Productive, Open Accelerated Computing Through oneAPI
Worldwide, about 90% of all developers benefit from or use software developed for or optimized by Intel.6 Since the oneAPI programming model launched in 2020, developers have demonstrated oneAPI on diverse CPU, GPU, FPGA and AI silicon from multiple hardware providers, addressing the challenges of single-vendor accelerated programming models. The latest Intel oneAPI tools deliver speedups for HPC applications with OpenMP GPU offload, extend support for OpenMP and Fortran, and accelerate AI and deep learning through optimized frameworks, including TensorFlow and PyTorch, and AI tools, enabling orders of magnitude performance improvements.
oneAPI makes multiarchitecture programming easier for programmers through oneAPI’s SYCL implementation, oneAPI plug-ins for Nvidia and AMD processors developed by Codeplay, and the Intel® DPC++ Compatibility Tool (based on open source SYCLomatic) that migrates code from CUDA to SYCL and C++ where 90-95% of code typically migrates automatically.7 The resulting SYCL code shows comparable performance with the same code running on Nvidia- and AMD-native systems languages. Data shows SYCL code for the DPEcho astrophysics application running on the Max Series GPU outperforms the same CUDA code on Nvidia H100 by 48%.

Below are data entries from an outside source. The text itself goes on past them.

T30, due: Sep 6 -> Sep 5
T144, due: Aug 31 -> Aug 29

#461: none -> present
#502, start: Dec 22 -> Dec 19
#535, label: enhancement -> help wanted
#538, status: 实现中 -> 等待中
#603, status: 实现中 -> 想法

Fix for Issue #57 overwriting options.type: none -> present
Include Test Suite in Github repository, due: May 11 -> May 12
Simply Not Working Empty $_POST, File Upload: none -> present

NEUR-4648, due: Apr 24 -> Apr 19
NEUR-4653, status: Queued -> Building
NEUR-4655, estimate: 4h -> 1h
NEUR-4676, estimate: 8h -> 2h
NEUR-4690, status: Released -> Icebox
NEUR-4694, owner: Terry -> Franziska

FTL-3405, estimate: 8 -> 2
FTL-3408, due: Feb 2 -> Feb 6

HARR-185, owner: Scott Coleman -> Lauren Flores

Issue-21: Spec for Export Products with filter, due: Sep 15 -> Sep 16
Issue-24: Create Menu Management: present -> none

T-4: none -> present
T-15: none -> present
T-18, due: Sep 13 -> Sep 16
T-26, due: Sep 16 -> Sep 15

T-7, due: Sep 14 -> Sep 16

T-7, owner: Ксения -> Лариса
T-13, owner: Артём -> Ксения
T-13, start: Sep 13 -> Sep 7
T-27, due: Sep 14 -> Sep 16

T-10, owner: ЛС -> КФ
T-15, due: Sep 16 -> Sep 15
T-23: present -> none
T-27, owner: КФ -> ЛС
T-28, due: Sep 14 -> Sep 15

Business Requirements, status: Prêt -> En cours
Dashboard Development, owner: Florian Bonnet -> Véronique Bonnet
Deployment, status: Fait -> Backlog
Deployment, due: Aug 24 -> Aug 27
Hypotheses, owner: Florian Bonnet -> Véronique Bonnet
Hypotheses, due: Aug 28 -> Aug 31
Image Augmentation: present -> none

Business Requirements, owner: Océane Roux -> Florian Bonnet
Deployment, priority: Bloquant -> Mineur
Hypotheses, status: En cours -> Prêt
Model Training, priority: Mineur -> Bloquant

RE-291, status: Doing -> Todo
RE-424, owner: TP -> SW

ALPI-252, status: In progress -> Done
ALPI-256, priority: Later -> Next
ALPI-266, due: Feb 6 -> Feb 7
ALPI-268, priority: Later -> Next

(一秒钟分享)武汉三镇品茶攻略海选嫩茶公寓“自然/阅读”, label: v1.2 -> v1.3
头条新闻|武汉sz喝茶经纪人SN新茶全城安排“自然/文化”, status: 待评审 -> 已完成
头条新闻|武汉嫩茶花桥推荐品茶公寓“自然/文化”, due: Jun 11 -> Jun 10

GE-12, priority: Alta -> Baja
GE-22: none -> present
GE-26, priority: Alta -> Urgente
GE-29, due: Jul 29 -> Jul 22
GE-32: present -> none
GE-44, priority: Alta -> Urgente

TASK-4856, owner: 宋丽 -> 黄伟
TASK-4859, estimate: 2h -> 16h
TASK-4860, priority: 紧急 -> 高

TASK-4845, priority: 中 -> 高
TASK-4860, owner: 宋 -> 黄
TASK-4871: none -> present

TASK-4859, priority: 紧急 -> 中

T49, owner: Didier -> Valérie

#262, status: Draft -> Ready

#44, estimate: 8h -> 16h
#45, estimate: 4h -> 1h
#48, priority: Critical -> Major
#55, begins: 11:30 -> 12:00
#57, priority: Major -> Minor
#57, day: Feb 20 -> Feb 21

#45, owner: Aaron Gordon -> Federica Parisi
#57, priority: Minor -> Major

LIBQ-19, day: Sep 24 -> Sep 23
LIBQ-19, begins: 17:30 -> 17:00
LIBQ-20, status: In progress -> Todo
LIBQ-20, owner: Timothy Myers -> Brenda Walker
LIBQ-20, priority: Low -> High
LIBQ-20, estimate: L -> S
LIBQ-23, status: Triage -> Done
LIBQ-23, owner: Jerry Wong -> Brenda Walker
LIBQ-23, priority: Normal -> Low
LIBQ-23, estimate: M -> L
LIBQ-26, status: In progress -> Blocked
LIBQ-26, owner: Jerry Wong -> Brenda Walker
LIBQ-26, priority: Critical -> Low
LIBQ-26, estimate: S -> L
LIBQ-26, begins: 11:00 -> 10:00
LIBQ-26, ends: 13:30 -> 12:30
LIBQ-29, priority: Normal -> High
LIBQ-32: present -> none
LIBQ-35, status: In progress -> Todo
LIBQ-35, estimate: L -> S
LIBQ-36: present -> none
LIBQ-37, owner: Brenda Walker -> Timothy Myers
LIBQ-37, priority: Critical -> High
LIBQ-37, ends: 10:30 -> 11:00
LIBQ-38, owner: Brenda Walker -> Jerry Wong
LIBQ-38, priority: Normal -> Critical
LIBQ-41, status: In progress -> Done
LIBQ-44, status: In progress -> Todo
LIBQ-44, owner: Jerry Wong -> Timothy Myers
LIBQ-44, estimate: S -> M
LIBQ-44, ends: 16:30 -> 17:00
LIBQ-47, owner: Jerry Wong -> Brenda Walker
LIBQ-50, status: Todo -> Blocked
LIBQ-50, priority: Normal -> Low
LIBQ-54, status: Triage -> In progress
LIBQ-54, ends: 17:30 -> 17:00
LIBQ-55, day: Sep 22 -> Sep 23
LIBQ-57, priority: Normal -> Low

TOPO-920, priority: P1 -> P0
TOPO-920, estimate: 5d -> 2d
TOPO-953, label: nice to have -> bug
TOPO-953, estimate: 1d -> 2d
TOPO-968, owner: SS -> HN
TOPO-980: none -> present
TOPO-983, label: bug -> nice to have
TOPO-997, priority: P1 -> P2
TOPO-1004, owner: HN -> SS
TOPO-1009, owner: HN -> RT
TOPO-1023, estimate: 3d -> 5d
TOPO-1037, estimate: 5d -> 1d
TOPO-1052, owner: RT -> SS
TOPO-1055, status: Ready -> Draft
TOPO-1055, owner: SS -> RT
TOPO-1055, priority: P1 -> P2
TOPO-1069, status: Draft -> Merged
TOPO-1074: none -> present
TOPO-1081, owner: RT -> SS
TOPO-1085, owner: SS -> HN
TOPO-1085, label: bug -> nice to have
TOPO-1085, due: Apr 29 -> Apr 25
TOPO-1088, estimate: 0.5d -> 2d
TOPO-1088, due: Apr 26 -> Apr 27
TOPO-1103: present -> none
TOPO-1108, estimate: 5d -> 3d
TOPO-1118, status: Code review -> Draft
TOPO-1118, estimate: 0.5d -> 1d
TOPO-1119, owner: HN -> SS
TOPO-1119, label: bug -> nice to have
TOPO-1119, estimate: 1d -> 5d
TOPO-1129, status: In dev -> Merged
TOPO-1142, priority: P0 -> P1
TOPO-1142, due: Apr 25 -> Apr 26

The broader ecosystem is embracing SYCL, as well. Eviden, an Atos business, announced CEPP one+ with Intel, an HPC/AI Code modernization service based on Eviden’s Center of Excellence in Performance Programming (CEPP). CEPP one+ will focus on the adoption of SYCL and OpenMP, preparing the community for a heterogeneous computing landscape while providing freedom of choice in hardware through open standards.